What about inviting the initiatives on campus charged with innovation to be partners in this effort, the Tang Institute and The Nest? What are teachers with Tang fellowships discovering about the learner experience that would be crucial to learn about and lean on?
What about looking at institutions who do things differently (yet rigorously), e.g. Minerva Schools at KGI, High Tech High, and Colorado College? Or the Envision Education schools, where they have a graduate profile that captures in a one-page infographic what every graduate will know and be able to do. In determining how well students have met those criteria, students do a “portfolio defense,” not unlike what people undergo when defending a dissertation. Further, the clarity in the “graduate profile” has to be helpful for thinking about students’ daily life and how best to schedule it.

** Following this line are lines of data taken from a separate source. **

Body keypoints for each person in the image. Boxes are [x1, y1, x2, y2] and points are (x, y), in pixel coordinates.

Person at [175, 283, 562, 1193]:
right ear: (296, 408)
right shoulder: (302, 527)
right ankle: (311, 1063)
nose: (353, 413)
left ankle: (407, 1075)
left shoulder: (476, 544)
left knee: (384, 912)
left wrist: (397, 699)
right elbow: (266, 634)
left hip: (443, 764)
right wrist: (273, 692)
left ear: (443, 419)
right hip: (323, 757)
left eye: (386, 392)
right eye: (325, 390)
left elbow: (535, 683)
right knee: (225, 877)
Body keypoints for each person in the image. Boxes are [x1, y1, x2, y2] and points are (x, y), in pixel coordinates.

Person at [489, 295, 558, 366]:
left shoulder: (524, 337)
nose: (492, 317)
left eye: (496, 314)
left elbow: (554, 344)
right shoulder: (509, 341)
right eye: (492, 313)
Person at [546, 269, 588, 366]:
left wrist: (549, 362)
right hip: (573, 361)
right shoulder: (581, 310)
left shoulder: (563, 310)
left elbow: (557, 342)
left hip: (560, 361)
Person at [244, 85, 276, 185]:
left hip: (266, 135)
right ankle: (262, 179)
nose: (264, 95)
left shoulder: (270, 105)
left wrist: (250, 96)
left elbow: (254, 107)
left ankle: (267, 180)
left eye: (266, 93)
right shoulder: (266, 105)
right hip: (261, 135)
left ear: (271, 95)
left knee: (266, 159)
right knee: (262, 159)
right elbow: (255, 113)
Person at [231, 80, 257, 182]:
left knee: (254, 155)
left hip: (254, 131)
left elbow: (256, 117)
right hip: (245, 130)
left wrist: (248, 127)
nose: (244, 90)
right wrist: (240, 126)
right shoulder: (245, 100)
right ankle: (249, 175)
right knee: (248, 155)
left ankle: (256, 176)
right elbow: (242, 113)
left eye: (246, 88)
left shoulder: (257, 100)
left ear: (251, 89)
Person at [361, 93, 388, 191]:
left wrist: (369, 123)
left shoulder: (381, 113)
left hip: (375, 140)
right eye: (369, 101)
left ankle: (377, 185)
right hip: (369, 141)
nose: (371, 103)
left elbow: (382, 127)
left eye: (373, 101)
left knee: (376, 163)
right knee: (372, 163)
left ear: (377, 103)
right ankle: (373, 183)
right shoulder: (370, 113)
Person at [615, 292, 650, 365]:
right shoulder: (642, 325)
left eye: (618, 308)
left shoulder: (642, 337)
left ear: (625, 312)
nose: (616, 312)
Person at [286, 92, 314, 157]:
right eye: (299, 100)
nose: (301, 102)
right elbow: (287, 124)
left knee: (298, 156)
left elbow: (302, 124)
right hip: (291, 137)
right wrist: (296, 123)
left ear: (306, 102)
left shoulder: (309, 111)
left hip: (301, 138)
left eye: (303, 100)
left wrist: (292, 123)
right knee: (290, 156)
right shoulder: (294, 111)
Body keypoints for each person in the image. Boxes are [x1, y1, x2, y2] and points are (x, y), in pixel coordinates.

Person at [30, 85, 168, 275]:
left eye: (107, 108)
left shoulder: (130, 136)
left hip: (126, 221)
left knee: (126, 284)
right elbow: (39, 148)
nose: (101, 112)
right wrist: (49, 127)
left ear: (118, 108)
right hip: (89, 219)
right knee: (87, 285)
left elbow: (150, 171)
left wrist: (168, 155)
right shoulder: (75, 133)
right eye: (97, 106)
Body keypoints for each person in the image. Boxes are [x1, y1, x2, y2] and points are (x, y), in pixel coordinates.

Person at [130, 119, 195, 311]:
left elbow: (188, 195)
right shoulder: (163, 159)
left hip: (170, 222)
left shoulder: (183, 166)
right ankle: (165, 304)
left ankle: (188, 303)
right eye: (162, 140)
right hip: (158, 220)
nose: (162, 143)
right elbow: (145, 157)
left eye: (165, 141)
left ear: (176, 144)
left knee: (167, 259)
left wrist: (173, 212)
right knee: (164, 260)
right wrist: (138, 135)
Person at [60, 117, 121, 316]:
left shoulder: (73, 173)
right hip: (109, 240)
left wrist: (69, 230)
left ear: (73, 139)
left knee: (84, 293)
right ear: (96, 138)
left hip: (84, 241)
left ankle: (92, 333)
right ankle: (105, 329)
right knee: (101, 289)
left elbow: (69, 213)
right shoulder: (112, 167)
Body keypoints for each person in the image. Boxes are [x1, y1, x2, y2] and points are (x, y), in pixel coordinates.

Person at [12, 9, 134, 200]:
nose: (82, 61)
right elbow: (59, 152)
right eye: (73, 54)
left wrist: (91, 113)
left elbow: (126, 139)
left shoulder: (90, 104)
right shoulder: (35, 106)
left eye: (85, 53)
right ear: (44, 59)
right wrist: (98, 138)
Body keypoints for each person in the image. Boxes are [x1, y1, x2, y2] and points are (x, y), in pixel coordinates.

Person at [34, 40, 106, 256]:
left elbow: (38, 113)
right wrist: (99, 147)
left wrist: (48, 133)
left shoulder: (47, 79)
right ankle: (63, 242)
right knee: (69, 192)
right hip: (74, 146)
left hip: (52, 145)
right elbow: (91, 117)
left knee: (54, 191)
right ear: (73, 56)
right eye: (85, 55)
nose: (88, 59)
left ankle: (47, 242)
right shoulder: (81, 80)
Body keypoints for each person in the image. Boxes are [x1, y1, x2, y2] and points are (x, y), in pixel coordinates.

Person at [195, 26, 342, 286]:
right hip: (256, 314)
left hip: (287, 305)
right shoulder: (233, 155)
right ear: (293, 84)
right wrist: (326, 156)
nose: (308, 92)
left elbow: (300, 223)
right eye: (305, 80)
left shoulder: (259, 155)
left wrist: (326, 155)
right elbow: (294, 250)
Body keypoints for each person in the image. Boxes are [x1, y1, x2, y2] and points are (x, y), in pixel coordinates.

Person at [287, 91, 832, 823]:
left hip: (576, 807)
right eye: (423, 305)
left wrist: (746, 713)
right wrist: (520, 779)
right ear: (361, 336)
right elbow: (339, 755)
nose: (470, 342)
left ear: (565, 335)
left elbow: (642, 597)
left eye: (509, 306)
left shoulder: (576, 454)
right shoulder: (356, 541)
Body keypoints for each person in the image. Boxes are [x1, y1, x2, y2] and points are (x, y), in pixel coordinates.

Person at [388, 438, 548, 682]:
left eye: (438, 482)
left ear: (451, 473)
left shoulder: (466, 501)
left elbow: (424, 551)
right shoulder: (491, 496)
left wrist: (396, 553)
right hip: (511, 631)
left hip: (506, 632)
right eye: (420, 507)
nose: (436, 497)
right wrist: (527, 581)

Have every member of the task force spend at least one day shadowing an Andover student from the time the student wakes up until that student goes to bed. Divide up among the four grades.
Use excellent cognitive science research, e.g. Make It Stick: The Science of Successful Learning, which illuminates well what leads to enduring learning and make sure that the conditions, particularly how time is used, and the approaches are the ideal for learners.
The world has changed radically in recent years, yet Andover has a schedule that’s almost identical to the one I had in the 1980s at Berkeley High School. If I thought it were the best way to use time in a school, I’d say so. I never want change for change’s sake or for what could be a fleeting fad. But I was actually astonished when I took a close look at my son’s Andover schedule earlier this fall and saw that he has the same class at the same time almost every day. Not only was I surprised, but I was also disappointed.
There are enormous opportunities here, and given the extraordinary resources and the talent and intelligence of everyone in the Andover community, I’m optimistic that with a non sibi spirit, one aimed at considering the big picture for students, and new, inspired and inspiring approaches something remarkable, perhaps even disruptive and innovative, can happen with the schedule at Andover.
As stated on the new website, “We aspire to act with creativity and with courage in our work.” Further, the commitment to “innovation” is underscored along with how “imaginative pedagogy has long distinguished Andover’s academic excellence.” Please bring creativity, courage, imaginative ideas about pedagogy, and a well researched understanding of the learner experience to this critical work on the schedule. And, please disregard all of this, if, in fact, you’re pursuing this work in truly innovative ways with the learner experience at the center of your efforts.